Atravessaram toda a Europa desde a Ucrânia e quiseram vir para o país mais ocidental do continente. Chegaram a Badajoz, vindos de comboio desde Madrid (enquadrados pela Cruz Vermelha), mas para prosseguirem para Portugal tiveram de viajar três horas de pé, apertados numa automotora formada por um único veículo. Isso aconteceu apenas a alguns, os que conseguiram embarcar. Os outros ficaram em terra por não caberem na composição.
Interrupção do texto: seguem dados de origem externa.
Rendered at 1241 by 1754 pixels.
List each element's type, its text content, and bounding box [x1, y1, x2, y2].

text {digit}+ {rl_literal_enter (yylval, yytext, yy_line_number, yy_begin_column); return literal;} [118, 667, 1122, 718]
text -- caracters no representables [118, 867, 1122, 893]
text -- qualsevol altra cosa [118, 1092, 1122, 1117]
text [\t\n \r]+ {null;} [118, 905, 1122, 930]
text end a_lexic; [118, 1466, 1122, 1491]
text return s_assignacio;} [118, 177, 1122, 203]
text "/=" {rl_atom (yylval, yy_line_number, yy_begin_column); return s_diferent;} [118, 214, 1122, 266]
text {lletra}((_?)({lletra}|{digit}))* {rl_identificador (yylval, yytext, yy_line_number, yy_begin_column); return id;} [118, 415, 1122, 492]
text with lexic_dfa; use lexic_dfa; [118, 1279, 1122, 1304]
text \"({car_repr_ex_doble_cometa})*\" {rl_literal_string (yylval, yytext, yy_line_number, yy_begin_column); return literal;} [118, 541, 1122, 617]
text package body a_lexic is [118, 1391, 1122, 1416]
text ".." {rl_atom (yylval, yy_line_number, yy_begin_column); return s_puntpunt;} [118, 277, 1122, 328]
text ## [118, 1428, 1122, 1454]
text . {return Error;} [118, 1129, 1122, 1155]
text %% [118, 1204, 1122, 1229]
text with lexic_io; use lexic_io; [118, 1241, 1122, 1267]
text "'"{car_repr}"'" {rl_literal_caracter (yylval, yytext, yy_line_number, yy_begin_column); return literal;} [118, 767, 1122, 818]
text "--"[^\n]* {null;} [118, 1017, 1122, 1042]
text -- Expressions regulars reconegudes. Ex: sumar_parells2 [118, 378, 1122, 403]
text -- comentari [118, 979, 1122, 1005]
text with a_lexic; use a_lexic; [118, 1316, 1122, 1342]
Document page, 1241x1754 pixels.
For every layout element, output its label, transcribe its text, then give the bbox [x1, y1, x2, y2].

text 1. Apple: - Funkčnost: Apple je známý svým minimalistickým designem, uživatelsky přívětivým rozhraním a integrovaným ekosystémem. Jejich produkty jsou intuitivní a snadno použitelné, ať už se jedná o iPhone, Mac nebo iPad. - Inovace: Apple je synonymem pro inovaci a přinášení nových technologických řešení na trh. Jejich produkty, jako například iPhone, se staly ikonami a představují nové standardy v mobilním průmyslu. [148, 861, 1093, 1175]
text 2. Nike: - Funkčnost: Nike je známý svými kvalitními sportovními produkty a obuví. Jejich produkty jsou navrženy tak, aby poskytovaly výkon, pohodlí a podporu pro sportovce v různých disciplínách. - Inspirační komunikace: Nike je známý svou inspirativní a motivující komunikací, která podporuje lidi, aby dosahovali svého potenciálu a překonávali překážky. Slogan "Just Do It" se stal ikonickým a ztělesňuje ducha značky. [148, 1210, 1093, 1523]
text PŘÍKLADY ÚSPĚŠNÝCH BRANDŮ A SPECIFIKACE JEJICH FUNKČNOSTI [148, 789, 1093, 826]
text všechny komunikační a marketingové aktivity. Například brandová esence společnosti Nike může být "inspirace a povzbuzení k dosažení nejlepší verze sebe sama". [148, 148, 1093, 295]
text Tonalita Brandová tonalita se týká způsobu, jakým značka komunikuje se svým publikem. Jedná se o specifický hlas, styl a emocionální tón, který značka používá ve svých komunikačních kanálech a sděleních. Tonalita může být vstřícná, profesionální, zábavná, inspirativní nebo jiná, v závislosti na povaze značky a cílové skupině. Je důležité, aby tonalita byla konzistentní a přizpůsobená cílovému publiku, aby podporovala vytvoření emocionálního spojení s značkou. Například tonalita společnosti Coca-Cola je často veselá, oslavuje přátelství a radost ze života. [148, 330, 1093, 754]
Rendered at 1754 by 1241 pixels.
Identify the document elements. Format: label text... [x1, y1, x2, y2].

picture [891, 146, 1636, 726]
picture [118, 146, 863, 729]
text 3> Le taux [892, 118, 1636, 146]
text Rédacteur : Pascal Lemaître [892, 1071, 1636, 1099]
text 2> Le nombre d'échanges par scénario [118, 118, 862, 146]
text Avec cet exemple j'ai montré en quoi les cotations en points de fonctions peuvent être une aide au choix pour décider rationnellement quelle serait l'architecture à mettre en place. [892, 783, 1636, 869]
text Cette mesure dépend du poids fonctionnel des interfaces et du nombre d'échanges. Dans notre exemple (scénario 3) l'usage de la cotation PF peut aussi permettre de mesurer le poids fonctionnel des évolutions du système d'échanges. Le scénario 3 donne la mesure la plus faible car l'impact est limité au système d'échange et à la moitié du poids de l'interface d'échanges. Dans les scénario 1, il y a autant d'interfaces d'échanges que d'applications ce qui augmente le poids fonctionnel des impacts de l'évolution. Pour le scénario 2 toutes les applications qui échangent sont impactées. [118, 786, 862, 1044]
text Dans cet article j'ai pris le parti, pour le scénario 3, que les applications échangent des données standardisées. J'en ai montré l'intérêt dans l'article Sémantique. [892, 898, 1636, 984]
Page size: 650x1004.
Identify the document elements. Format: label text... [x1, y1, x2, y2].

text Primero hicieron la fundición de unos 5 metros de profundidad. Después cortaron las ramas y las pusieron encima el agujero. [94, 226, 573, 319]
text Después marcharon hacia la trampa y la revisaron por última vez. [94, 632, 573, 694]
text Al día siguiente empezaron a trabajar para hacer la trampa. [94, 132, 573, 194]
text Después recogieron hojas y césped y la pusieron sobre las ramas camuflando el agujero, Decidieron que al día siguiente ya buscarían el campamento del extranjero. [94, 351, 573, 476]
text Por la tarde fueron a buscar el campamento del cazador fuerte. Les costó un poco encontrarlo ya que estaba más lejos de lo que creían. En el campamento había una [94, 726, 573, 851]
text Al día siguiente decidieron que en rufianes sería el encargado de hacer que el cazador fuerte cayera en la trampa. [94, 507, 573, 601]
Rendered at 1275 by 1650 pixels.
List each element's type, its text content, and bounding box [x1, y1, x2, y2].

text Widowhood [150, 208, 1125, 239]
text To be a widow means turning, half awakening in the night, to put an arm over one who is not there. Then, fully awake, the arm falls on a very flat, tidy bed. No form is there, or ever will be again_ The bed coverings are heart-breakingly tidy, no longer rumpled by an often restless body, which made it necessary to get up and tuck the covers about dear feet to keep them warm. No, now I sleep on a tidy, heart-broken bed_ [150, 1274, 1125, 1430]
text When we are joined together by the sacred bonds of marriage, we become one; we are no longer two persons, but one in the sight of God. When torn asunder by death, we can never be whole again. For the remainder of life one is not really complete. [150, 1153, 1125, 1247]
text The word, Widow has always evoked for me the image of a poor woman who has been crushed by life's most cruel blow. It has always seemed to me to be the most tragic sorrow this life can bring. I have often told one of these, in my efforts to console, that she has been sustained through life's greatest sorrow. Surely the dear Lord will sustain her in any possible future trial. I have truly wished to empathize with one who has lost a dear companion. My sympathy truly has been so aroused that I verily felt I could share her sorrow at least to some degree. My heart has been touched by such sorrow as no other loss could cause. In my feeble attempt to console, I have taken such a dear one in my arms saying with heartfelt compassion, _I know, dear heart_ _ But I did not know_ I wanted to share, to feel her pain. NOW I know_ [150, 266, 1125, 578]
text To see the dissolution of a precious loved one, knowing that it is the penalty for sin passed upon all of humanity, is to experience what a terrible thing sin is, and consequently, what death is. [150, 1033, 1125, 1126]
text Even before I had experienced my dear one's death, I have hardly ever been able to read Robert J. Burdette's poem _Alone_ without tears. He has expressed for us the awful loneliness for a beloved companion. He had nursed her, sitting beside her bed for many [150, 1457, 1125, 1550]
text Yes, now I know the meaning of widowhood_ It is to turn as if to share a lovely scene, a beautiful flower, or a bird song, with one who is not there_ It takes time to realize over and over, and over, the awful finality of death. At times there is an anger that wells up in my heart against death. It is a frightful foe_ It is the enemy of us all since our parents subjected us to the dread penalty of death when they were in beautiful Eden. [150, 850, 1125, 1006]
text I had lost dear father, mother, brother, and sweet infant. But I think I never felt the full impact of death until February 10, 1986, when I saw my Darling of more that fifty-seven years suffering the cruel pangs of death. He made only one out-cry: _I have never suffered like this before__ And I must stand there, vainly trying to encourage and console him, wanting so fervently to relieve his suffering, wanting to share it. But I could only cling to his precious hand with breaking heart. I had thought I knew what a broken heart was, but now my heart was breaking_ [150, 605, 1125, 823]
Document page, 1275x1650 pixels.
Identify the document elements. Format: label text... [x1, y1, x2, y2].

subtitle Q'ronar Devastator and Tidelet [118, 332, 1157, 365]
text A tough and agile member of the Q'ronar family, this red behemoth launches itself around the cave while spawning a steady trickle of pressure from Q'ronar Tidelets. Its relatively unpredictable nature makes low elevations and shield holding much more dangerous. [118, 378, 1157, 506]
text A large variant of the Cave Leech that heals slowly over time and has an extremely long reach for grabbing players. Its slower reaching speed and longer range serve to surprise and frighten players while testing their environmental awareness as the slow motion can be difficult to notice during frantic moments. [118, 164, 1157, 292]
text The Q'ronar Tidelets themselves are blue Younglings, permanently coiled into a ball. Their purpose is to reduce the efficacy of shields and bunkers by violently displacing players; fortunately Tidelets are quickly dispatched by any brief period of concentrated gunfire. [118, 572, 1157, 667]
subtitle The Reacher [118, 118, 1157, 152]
No último domingo, 27 ucranianos ficaram apeados e grande parte dos 52 que chegaram ao Entroncamento viajou de pé. “Parecia um comboio suburbano à hora de ponta”, disse ao PÚBLICO um revisor da CP, que pediu o anonimato. “Ainda por cima vinham, como é natural, com malas, sacos, carrinhos de bebé. Nem se podiam mexer.”

O Canal Extremadura dá conta que todos os dias chegam a Badajoz dois comboios com centenas de refugiados, muitos dos quais pretendem vir para Portugal onde têm familiares e amigos. Mas a ausência de relações ferroviárias internacionais entre Portugal e Espanha tem sido um obstáculo para seguirem viagem. Na reportagem da televisão espanhola vê-se a diferença da dimensão do comboio que traz os refugiados até Badajoz, por contraste com a pequena automotora da CP que os leva para Portugal.

Foi há dois anos, em 17 de Março de 2020, que foram suspensos os comboios Sud Expresso (Lisboa-Hendaya) e Lusitânia Expresso (Lisboa-Madrid), que acabaram por não ser retomados devido ao desinteresse da Renfe nas ligações ferroviárias convencionais (a empresa espanhola está mais apostada nas linhas de alta velocidade). Desde então, só dois comboios diários circulam entre o Porto e Vigo e uma discreta automotora liga o Entroncamento a Badajoz.

Esta automotora só tem capacidade para 94 lugares sentados. Mas apesar de conhecer este súbito afluxo de passageiros, a CP só nos dias 9, 10 e 16 de Março é que reforçou a oferta, pondo a circular duas automotoras acopladas. A empresa não explica por que razão não o fez também nos outros dias.

Fonte oficial da transportadora pública diz que “no âmbito da política de acolhimento aos refugiados da Ucrânia, a CP está alinhada com as medidas governamentais, posicionando-se como um transportador-facilitador da mobilidade destes refugiados”. Nesse sentido, “em articulação com a Renfe, a empresa recebe informação com a maior antecipação possível, da previsão de chegada de grupos de refugiados e indicação de número de pessoas que integram esses grupos, para proceder a ajustamentos e adequar a respectiva oferta.”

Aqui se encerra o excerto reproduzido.